As buscas pelas crianças desaparecidas no interior do Maranhão continuam mobilizando forças de segurança, voluntários e moradores, enquanto novos relatos informais passaram a circular entre pessoas envolvidas na procura. Segundo esses voluntários, a associação do caso à “magia negra” surge porque a região é historicamente conhecida, no imaginário popular, como “terra da magia negra” — uma percepção cultural antiga, sem comprovação oficial, que voltou a ganhar força diante da falta de respostas concretas.
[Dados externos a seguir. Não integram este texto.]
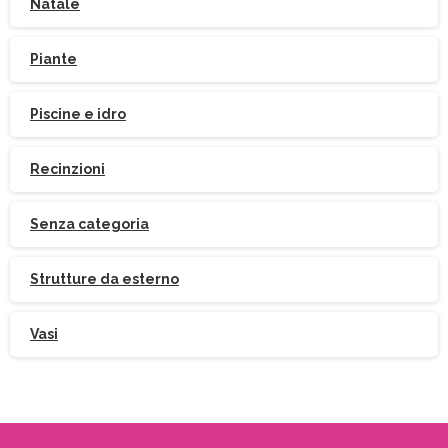
Natale
Piante
Indirizzo email:
Piscine e idro
Accetto le condizioni generali di utilizzo e di
Recinzioni
ricevere le newsletter
Senza categoria
Strutture da esterno
Vasi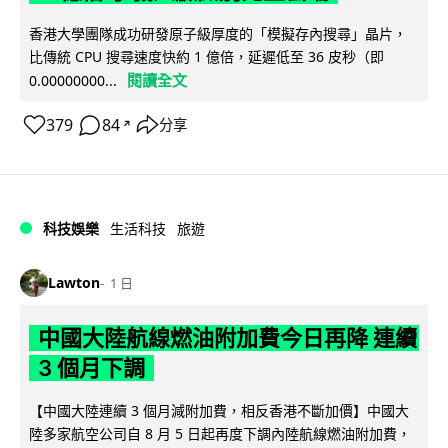
香港大學團隊成功研發原子級厚度的「模擬存內搜尋」晶片，
比傳統 CPU 搜尋速度快約 1 億倍，延遲低至 36 皮秒（即
閱讀全文
0.00000000...
379
84
分享
↗
科技娛樂
生活科技
旅遊
Lawton
1 日
中國大陸航線燃油附加費今日再降 連續
3 個月下調
【中國大陸連續 3 個月減附加費，相反香港不斷加價】中國大
陸多家航空公司自 8 月 5 日起再度下調內陸航線燃油附加費，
As autoridades reforçam que não há confirmação dessa hipótese e pedem cautela para evitar conclusões precipitadas.

Desaparecimento mantém clima de apreensão na região
O caso ocorreu na zona rural de Bacabal, em área de mata densa e de difícil acesso. Três crianças desapareceram após saírem para brincar; dias depois, uma delas foi encontrada com vida, debilitada, o que intensificou a angústia em torno do paradeiro das outras duas.
Desde então, equipes do Corpo de Bombeiros Militar do Maranhão, da Polícia Militar do Maranhão e da Polícia Civil do Maranhão atuam de forma integrada, com apoio de quilombolas, moradores e voluntários. As buscas cobrem trilhas, açudes, áreas alagadas e trechos próximos a rios, o que torna o trabalho lento e exaustivo.
“Terra da magia negra”: crença popular volta ao debate
Entre os voluntários, a suspeita informal ganhou espaço porque o Maranhão, em especial o interior, é frequentemente associado a práticas religiosas tradicionais e afro-brasileiras no discurso popular. Essa reputação cultural — muitas vezes estigmatizada — levou alguns participantes das buscas a relacionarem o desaparecimento a rituais, sem qualquer evidência material.
Especialistas alertam que esse tipo de associação não deve ser tratada como fato, pois pode reforçar preconceitos e desviar o foco da investigação técnica. Ainda assim, o surgimento do boato revela o nível de desespero e a ausência de respostas objetivas até o momento, fatores que alimentam interpretações baseadas no medo.
Autoridades pedem cautela e foco nas provas
A Secretaria de Estado da Segurança Pública do Maranhão reiterou que todas as linhas de investigação seguem abertas, mas apenas hipóteses sustentadas por provas são consideradas. O trabalho continua com drones, cães farejadores, mergulhadores e divisão da área por quadrantes, além da coleta de depoimentos formais.
A pasta reforça que especulações sobre magia negra não constam nos inquéritos e podem atrapalhar o andamento das apurações. Enquanto isso, as famílias aguardam respostas e pedem a continuidade das buscas até que todas as possibilidades sejam esgotadas.
O caso segue como um dos mais sensíveis do estado, marcado por incerteza, comoção e boatos — e pela necessidade de separar crenças culturais de fatos comprovados para que a verdade venha à tona.